Mahmoud ou la montée des eaux
C’est un ouvrage qui se lit comme on égrène un chapelet. Mot après mot, avec dévotion. Prière, prose, poésie, peu importe. Il faut se laisser porter par l’émotion de ces phrases, courtes, écrites par la nécessité du souvenir. Comment parler de la douleur sans la dévoyer, sans la mettre à distance par les règles du langage ? Ne faut-il mieux pas se taire ? (« Un monde où il n’y a plus de retraite possible (…) Quels mots pour dire une terre qui survit au massacre de l’enfant ? »)
Antoine Wauters fait le choix de la mélopée et des lamentations. À la lecture de son récit, je m’imaginais Mahmoud, dressé sur sa barque, seul au milieu de l’eau, tourné vers le ciel, s’épuisant à raconter.
Raconter quoi ? La Syrie et son martyr, né de la folie meurtrière d’un homme, Bachar, l’étudiant londonien un peu gauche, que rien ne destinait à la barbarie du pouvoir. Il était doux, timide et, « Maintenant, il regarde les gens dans les yeux quand il leur parle. Au fond des yeux. Et se tient droit comme le fil d’une épée ». Quel pacte faut-il signer ? Quel mauvais dieu faut-il invoquer pour abandonner son peuple à la barbarie ? Le texte interroge.

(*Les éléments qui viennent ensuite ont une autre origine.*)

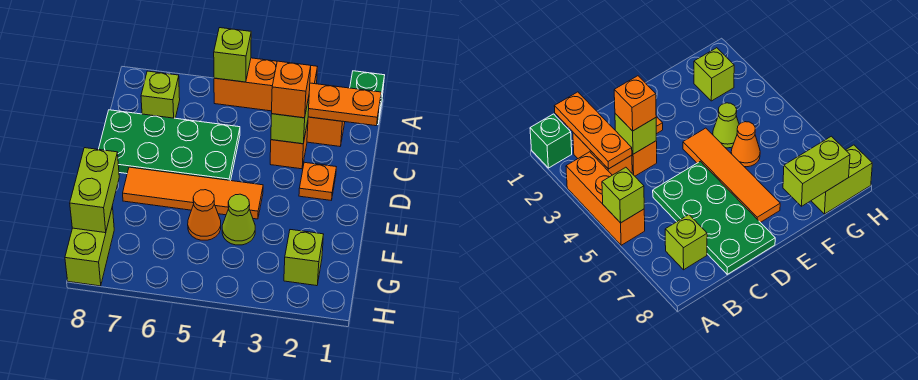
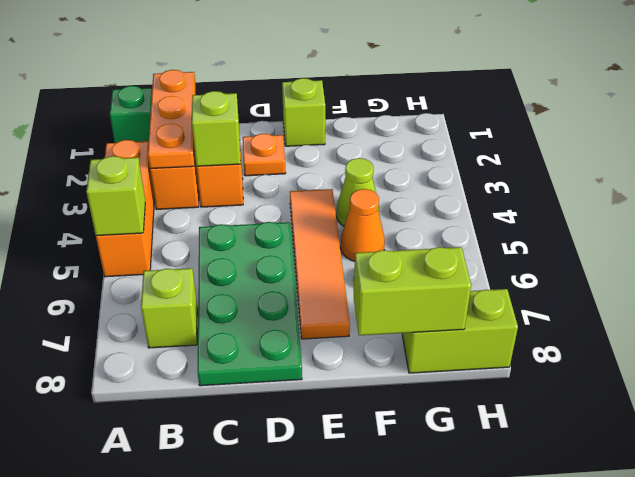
orange 1x1 brick [272,61,311,118] -> none
lime 1x1 brick [284,230,324,286] -> lime 1x1 brick moved to [282,78,325,146]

Mahmoud vit avec sa solitude (« La lune est pleine là-haut. Alors qu’ici tout est décombre. Fume vieillard. Oublie tes cairns. Oublie la mort »). Il a le temps de jauger son malheur, ses amours perdus, ses espoirs déçus, les vers qui l’ont emprisonné et ce printemps trompeur, aube d’un hiver infini.